* [TASK PROMPT] Say how many lines of the entries below include "stranami", giving nothing but that number.

Extracted page text data:

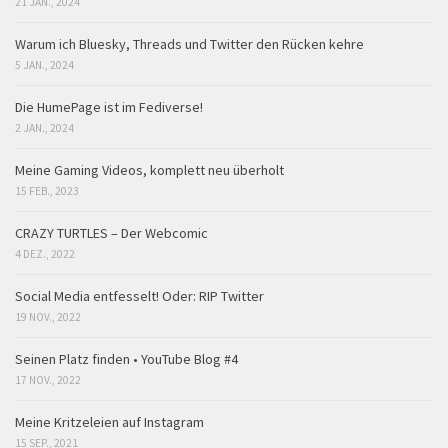
21 JAN., 2024
Warum ich Bluesky, Threads und Twitter den Rücken kehre
5 JAN., 2024
Die HumePage ist im Fediverse!
2 JAN., 2024
Meine Gaming Videos, komplett neu überholt
15 FEB., 2023
CRAZY TURTLES – Der Webcomic
4 DEZ., 2022
Social Media entfesselt! Oder: RIP Twitter
19 NOV., 2022
Seinen Platz finden • YouTube Blog #4
17 NOV., 2022
Meine Kritzeleien auf Instagram
15 SEP., 2021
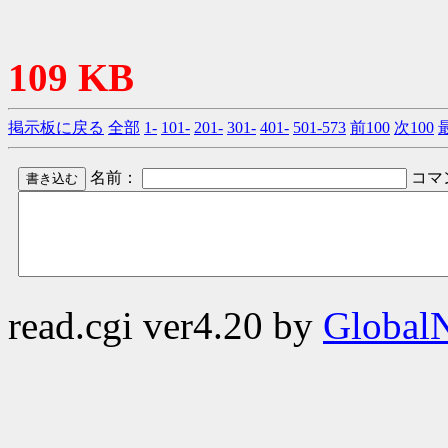
109 KB
掲示板に戻る
全部
1-
101-
201-
301-
401-
501-573
前100
次100
名前：
コマ
read.cgi ver4.20 by
GlobalN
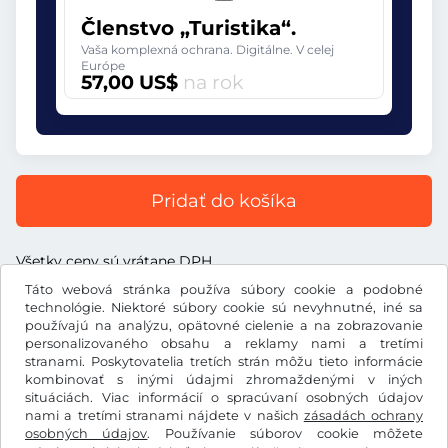
Členstvo „Turistika“.
Vaša komplexná ochrana. Digitálne. V celej
Európe
57,00 US$
na rok
Pridať do košíka
Všetky ceny sú vrátane DPH.
Táto webová stránka používa súbory cookie a podobné
technológie. Niektoré súbory cookie sú nevyhnutné, iné sa
používajú na analýzu, opätovné cielenie a na zobrazovanie
personalizovaného obsahu a reklamy nami a tretími
US$
stranami. Poskytovatelia tretích strán môžu tieto informácie
USD
kombinovať s inými údajmi zhromaždenými v iných
situáciách. Viac informácií o spracúvaní osobných údajov
nami a tretími stranami nájdete v našich
zásadách ochrany
Facebook
Instagram
osobných údajov
. Používanie súborov cookie môžete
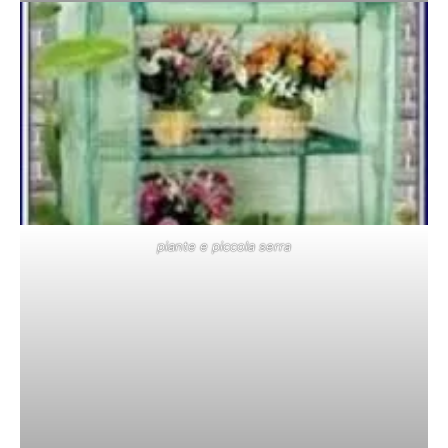
piante e piccola serra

* [TASK ANSWER] 2